It’s very good to hear from you – It’s been quite a while! 🙂
I’m glad you approve of the videos we are posting here and I’ll do my best to capture more interesting footage throughout the year.
As Jonathan said, keep this kind of footage coming our way please!
I’ve just seen your speech at the Bushcraftshow, also worth the watch for sure.
I just told my girlfriend that there are some ‘tests’ at the end of the course and now she’s nervous for the course in August… 😀
Thanks for your feedback on this footage. I’ll add more of this type as and when I can.
Please tell your girlfriend not to worry. The tests are designed to show how much you have learned during the week (which will be a lot!)
It’s been too long. Glad to be back in the British countryside. Nothing compares.
I’ll keep checking back to see what you’ve been up to.
All the best,
Glad to have you back around. Keep in touch.

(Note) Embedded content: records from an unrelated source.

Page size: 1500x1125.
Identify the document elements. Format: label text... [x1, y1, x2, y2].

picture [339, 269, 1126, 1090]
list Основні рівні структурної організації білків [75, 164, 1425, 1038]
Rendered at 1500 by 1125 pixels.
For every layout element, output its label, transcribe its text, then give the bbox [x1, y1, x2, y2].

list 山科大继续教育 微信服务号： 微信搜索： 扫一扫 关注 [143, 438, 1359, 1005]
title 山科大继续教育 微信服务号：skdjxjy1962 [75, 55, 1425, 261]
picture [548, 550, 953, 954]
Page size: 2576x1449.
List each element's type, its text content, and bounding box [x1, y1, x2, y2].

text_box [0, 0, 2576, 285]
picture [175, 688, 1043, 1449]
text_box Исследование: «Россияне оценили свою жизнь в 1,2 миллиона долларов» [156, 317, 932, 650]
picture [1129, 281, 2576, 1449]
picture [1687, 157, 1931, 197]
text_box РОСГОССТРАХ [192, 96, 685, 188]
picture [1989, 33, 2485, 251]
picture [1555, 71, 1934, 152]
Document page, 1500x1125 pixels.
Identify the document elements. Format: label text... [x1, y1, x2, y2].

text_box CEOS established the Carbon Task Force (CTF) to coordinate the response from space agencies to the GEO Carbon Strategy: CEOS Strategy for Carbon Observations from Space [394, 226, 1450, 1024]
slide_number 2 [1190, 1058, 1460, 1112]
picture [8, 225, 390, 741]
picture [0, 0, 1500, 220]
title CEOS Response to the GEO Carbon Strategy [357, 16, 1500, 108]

Well done Steve! You can feel, and see, his sense of achievement as the flame takes. It’s something we all feel at sometime. Mine was my first bow drill flame! Hopefully Steve, and all of us, will get more of these achievement moments as we advance our skills. Thanks to Paul and other instructors for passing on these skill sets. Stuff like this gets my enthusiasm fired, excuse the pun! I’m looking forward to the courses I’m doing this year and hopefully being as successful as Steve.